I risultati ottenuti hanno evidenziato l’azione battericida del prodotto Vitibiosap® 458 Plus che ha inibito in modo significativo la crescita del patogeno, azione comparabile a quella dell’antibiotico streptomicina utilizzato come controllo positivo; nel controllo negativo Xf ha raggiunto la concentrazione di ca. 108 cellule/ml. I dati sono riassunti in figura 7. L’attività di sperimentazione proseguirà con l’esecuzione delle prove in vivo su piante di fragola prima in ambiente controllato e poi in pieno campo per confermare l’attività dei formulati in prova evidenziata mediante le prove in vitro.
Conclusioni
L’applicazione dei nuovi regolamenti fitosanitari, soprattutto del Reg. Ue 2031, prevede un cambiamento sostanziale dei compiti e dei ruoli, sia degli operatori (privati) che dei controllori (pubblici) impegnati nella filiera delle produzioni vivaistiche, nella prevenzione e controllo degli organismi nocivi. Viene modificata in maniera sostanziale la classificazione e la gestione degli organismi di quarantena e anche di quelli regolamentati non di quarantena (RNQP). Lo stesso fornitore, in primis, è chiamato ad eseguire sistematici controlli, previsti in uno specifico piano di gestione del rischio fitosanitario, con lo scopo di essere il primo garante della tracciabilità, della qualità e dello stato fitosanitario delle proprie produzioni vivaistiche. Il Servizio Fitosanitario, per la parte “pubblica”, dovrà approvare il piano di gestione dei rischi così approntato e accertare, con controlli mirati a campione, che quanto previsto dal piano venga puntualmente applicato.

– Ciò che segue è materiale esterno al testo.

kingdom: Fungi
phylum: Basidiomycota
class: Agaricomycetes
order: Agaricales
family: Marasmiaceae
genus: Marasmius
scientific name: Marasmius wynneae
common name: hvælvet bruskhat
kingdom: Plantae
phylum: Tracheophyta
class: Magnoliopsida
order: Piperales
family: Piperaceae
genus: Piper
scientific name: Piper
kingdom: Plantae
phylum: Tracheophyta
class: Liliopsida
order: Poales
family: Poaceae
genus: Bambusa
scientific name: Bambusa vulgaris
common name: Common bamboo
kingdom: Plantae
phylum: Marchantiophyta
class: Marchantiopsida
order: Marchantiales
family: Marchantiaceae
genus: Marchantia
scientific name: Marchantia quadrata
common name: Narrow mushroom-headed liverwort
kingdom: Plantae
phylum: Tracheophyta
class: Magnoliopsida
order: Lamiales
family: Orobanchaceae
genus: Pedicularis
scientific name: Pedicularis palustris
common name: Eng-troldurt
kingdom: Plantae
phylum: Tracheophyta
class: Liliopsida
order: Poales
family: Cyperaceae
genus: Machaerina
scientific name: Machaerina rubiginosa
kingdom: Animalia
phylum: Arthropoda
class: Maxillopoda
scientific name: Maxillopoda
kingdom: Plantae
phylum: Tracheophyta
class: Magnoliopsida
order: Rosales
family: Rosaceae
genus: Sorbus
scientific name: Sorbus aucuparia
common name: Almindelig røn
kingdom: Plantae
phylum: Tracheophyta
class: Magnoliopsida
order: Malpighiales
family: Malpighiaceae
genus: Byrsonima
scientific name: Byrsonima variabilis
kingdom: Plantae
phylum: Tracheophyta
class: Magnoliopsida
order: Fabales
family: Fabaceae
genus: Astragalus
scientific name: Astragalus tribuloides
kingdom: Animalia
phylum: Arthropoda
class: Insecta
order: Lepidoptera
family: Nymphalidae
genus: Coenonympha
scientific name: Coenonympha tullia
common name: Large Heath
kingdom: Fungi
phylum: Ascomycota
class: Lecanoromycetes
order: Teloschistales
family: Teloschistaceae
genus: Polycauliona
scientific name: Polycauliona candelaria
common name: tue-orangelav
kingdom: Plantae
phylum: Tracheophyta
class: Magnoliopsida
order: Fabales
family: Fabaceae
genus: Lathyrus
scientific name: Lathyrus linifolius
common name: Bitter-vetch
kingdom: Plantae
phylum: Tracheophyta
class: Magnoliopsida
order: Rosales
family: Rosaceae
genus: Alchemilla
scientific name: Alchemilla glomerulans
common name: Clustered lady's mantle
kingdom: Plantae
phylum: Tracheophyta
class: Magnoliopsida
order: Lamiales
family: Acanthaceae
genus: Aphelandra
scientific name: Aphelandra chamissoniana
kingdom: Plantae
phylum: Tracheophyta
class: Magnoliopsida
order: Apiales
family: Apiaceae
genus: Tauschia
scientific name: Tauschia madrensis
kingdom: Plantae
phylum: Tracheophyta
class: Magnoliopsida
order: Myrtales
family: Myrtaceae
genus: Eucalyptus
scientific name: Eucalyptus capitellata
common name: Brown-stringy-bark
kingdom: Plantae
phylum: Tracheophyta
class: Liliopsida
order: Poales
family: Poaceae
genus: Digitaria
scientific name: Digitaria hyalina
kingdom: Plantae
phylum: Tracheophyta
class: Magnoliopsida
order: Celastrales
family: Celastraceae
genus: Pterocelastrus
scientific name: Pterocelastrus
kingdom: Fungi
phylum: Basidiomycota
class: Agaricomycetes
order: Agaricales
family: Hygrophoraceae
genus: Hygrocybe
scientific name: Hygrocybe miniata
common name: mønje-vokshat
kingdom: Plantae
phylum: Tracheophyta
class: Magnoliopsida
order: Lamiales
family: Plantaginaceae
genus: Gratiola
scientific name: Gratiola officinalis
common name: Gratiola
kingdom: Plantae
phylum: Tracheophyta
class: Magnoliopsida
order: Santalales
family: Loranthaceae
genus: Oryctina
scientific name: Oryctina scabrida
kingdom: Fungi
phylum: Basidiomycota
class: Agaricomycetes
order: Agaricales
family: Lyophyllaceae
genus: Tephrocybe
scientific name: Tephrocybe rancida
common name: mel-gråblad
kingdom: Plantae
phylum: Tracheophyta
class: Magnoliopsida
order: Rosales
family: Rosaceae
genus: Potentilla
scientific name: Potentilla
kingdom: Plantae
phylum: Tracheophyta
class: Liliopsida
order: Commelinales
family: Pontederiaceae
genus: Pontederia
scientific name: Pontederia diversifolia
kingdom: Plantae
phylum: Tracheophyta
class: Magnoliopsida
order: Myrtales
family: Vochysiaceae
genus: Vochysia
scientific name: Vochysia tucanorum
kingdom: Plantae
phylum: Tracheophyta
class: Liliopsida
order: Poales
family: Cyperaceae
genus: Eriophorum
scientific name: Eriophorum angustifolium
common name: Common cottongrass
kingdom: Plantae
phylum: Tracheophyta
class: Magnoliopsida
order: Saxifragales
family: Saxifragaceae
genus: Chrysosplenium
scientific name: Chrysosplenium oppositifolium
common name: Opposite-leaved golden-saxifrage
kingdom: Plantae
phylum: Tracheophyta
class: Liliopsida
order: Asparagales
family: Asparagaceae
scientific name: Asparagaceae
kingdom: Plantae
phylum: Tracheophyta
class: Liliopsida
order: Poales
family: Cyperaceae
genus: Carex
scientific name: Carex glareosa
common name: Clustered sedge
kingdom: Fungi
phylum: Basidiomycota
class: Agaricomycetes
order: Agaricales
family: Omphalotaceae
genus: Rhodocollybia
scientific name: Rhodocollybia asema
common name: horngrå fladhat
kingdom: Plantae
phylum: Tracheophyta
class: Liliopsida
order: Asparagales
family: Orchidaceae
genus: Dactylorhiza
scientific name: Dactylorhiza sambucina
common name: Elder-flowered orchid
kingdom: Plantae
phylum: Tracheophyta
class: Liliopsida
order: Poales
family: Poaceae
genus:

Per gli organismi di quarantena sono previste anche attività di specifica pertinenza dell’ente pubblico (monitoraggi del territorio e controllo import); ma gli organismi RNQP ricadono sotto il diretto controllo del produttore di materiali di propagazione, che ne deve garantire l’assenza. Per fare questo, l’operatore può contare su un concreto supporto che gli deriva dalla corretta applicazione dei disciplinari di certificazione, in particolare quelli previsti dal sistema nazionale di qualificazione del materiale vivaistico.
Questo scenario, in prima battuta, può apparire difficoltoso per un ulteriore aggravio dei costi e dei compiti dell’operatore; però, nel medio periodo, l’applicazione delle nuove norme porterà a indispensabili cambiamenti delle aziende vivaistiche, soprattutto per l’apertura di nuovi mercati, sempre più esigenti in termini di qualità delle piante. Per la fragola, in particolare, si prospettano concrete possibilità di creare nuove partnership commerciali verso mercati che ad oggi appaiono “difficili” per motivi fitosanitari (esempio Giappone e Australia).